RECORDS TO USE =>
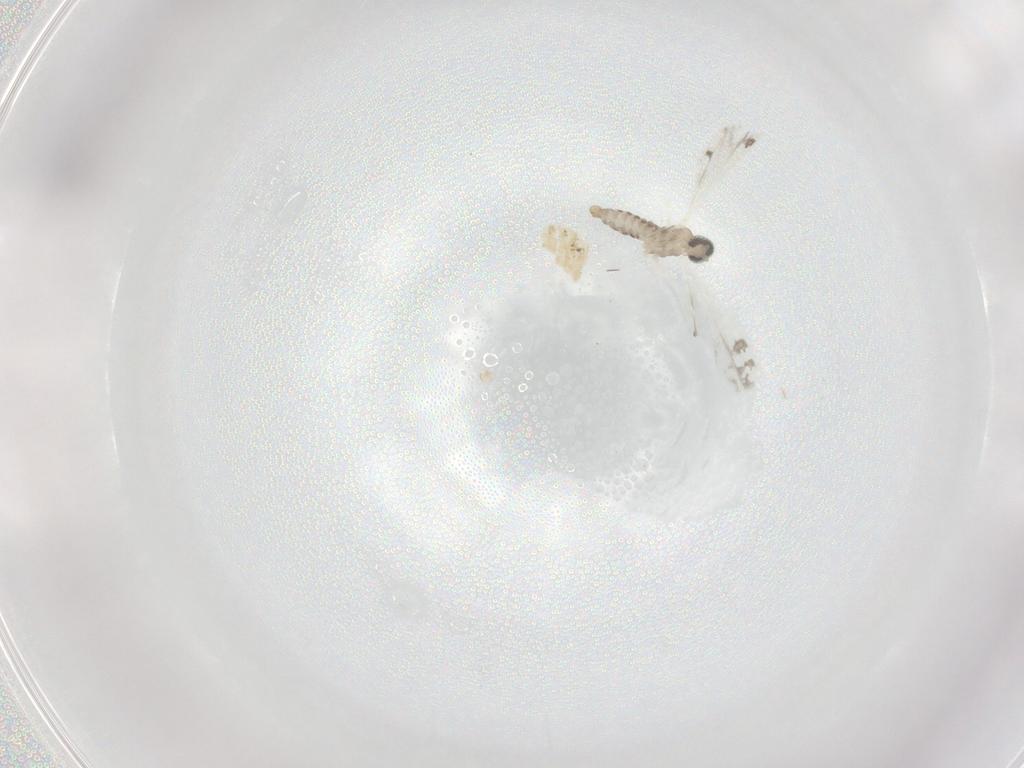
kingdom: Animalia
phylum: Arthropoda
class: Insecta
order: Diptera
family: Cecidomyiidae
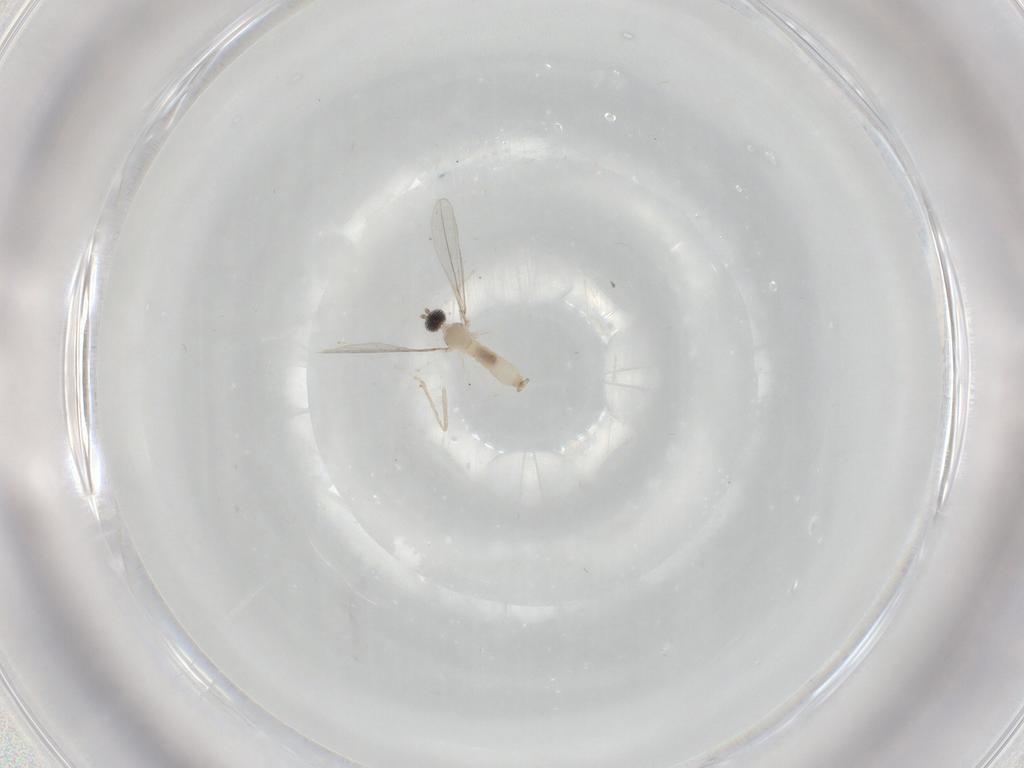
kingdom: Animalia
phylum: Arthropoda
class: Insecta
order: Diptera
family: Cecidomyiidae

STATED PROBLEM =>
Could you reproduce the text lines from all the records above word for word, leaving out the pictures?

EXERCISE RESPONSE =>
kingdom: Animalia
phylum: Arthropoda
class: Insecta
order: Diptera
family: Cecidomyiidae
kingdom: Animalia
phylum: Arthropoda
class: Insecta
order: Diptera
family: Cecidomyiidae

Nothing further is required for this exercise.